Saturday 18 May 2013

Did God have a wife?

Was God married? Was the Old Testament revised to hide evidence that God ruled alongside a heavenly queen?
These questions are in the news this week due to a flurry of stories about the alleged relationship between Yahweh and the Ancient Near Eastern fertility goddess Asherah. Drawing on ancient inscriptions that mention “Yahweh and his asherah,” some scholars (notably William Dever in Did God Have a Wife? Archaeology and Folk Religion in Ancient Israel) have in recent years posited that the ancient Israelites worshipped Asherah and other deities alongside Yahweh, the God of the Old Testament. 
Now others have taken this a step further and claimed that Yahweh’s supposed wife Asherah was later edited out of the Bible by scribes with a monotheistic agenda.These theories sound a bit shocking at first read, and most of the articles reporting on them this week spin them as a damaging blow to the Christian understanding of God and the Bible.

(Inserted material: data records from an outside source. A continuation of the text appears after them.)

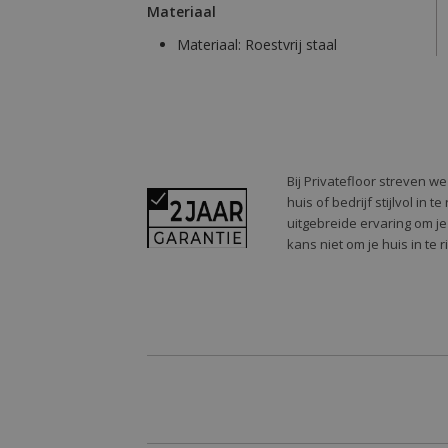
Materiaal
Materiaal:
Roestvrij staal
Bij Privatefloor streven w
huis of bedrijf stijlvol in
uitgebreide ervaring om je
kans niet om je huis in te 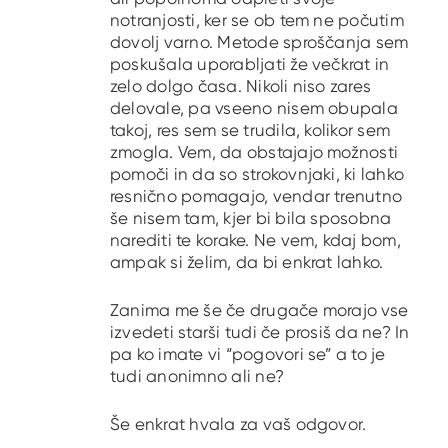
notranjosti, ker se ob tem ne počutim
dovolj varno. Metode sproščanja sem
poskušala uporabljati že večkrat in
zelo dolgo časa. Nikoli niso zares
delovale, pa vseeno nisem obupala
takoj, res sem se trudila, kolikor sem
zmogla. Vem, da obstajajo možnosti
pomoči in da so strokovnjaki, ki lahko
resnično pomagajo, vendar trenutno
še nisem tam, kjer bi bila sposobna
narediti te korake. Ne vem, kdaj bom,
ampak si želim, da bi enkrat lahko.
Zanima me še če drugače morajo vse
izvedeti starši tudi če prosiš da ne? In
pa ko imate vi “pogovori se” a to je
tudi anonimno ali ne?
Še enkrat hvala za vaš odgovor.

But on closer examination, these theories don’t seriously challenge what the Old Testament tells us about ancient Israelite religion. 

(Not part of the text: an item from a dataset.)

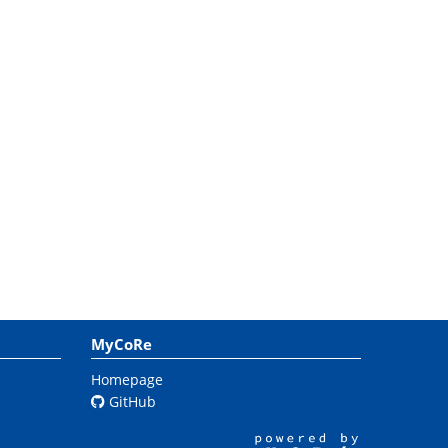
MyCoRe
Homepage
GitHub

That the ancient Israelites worshiped many different gods is not news to anyone who has read the Old Testament. Although God revealed himself to His people as the one and only true God (even singling out Asherah worship for condemnation), the Israelites, surrounded by other nations that worshiped many gods, constantly backslid into idolatry. This idolatry didn’t always take the form of an outright denial of God—rather than denying Yahweh, the Israelites would often start worshipping other deities (like Asherah) alongside Yahweh; or sometimes they would worship Yahweh in a way that he had expressly forbidden. Much of the Old Testament describes the forbidden worship of pagan gods like Asherah and the Baals and the failure of Israel’s leaders to outlaw such cults.
This was a recurring theme for the Biblical prophets. One of the most vivid passages in Jeremiah describes God’s amazement at Israel’s constant backsliding into idol worship, despite all that God had done for them:
This is what the LORD says:
“What fault did your ancestors find in me,
that they strayed so far from me?
They followed worthless idols
and became worthless themselves.
They did not ask, ‘Where is the LORD,
who brought us up out of Egypt
and led us through the barren wilderness,
through a land of deserts and ravines,
land of drought and utter darkness,
a land where no one travels and no one lives?’

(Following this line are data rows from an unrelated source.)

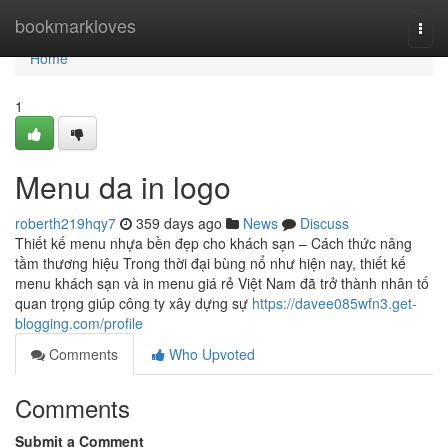
Home
bookmarkloves
Togg
navi
Home
1
Menu da in logo
roberth219hqy7
359 days ago
News
Discuss
Thiết kế menu nhựa bền đẹp cho khách sạn – Cách thức nâng
tầm thương hiệu Trong thời đại bùng nổ như hiện nay, thiết kế
menu khách sạn và in menu giá rẻ Việt Nam đã trở thành nhân tố
quan trọng giúp công ty xây dựng sự
https://davee085wfn3.get-
blogging.com/profile
Comments
Who Upvoted
Comments
Submit a Comment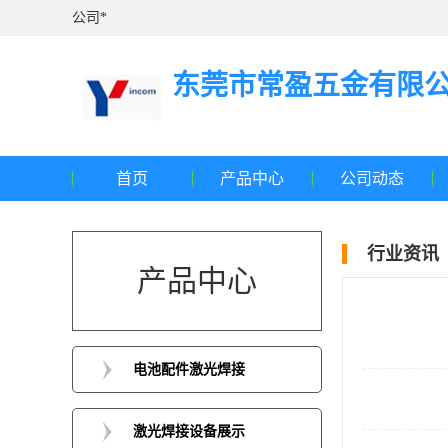
公司*
东莞市常盈五金有限
首页
产品中心
公司动态
行业资讯
产品中心
电池配件激光焊接
激光焊接设备展示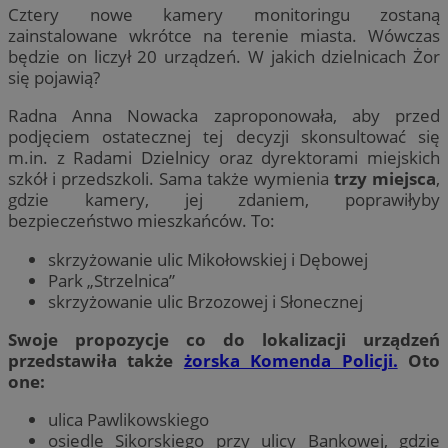
Cztery nowe kamery monitoringu zostaną
zainstalowane wkrótce na terenie miasta. Wówczas
będzie on liczył 20 urządzeń. W jakich dzielnicach Żor
się pojawią?
Radna Anna Nowacka zaproponowała, aby przed
podjęciem ostatecznej tej decyzji skonsultować się
m.in. z Radami Dzielnicy oraz dyrektorami miejskich
szkół i przedszkoli. Sama także wymienia
trzy miejsca
,
gdzie kamery, jej zdaniem, poprawiłyby
bezpieczeństwo mieszkańców. To:
skrzyżowanie ulic Mikołowskiej i Dębowej
Park „Strzelnica”
skrzyżowanie ulic Brzozowej i Słonecznej
Swoje propozycje co do lokalizacji urządzeń
przedstawiła także
żorska Komenda Policji.
Oto
one:
ulica Pawlikowskiego
osiedle Sikorskiego przy ulicy Bankowej, gdzie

I brought you into a fertile land
to eat its fruit and rich produce.
But you came and defiled my land
and made my inheritance detestable.
The priests did not ask,
‘Where is the LORD?’
Those who deal with the law did not know me;
the leaders rebelled against me.
The prophets prophesied by Baal,
following worthless idols.
So to the question “Did the ancient Israelites worship other gods, like Asherah, alongside Yahweh?” the answer is clear: they certainly did. But what is also clear is that the Bible repeatedly and unequivocally condemns this, describing these pagan gods as nothing more than lifeless idols.To the more controversial question “Did God have a wife?” the answer is also clear: nowhere in the Bible is this even hinted at, and people who claim this was the case must posit a conspiracy theory in which huge chunks of the Bible were retroactively rewritten to falsify the record. There is no manuscript evidence suggesting an “earlier version” of Israelite history that endorsed polytheism. Scholars continue to debate the development of Israel’s understanding of God’s uniquely revealed monotheism, but the burden of proof lies on the critics to demonstrate that this is more plausible than simply accepting the Bible text we have as genuine.

But there is some nuance to this last question: the Bible clearly doesn’t teach that Yahweh had a wife, but did the ancient Israelites believe that He did? It’s not hard to imagine that some of them did. The Bible doesn’t sugarcoat the Israelites’ repeated embrace of idolatrous beliefs in contrast to the official doctrines they were taught; if the Israelites imagined Yahweh as a golden calf and set up Asherah poles in God’s temple during their flirtations with polytheism, it’s possible some of them cast Asherah as Yahweh’s divine consort as well. But whatever errant beliefs crept into Israelite folk religion, the clear and consistent teaching of the Bible is that God has neither divine rivals nor equals.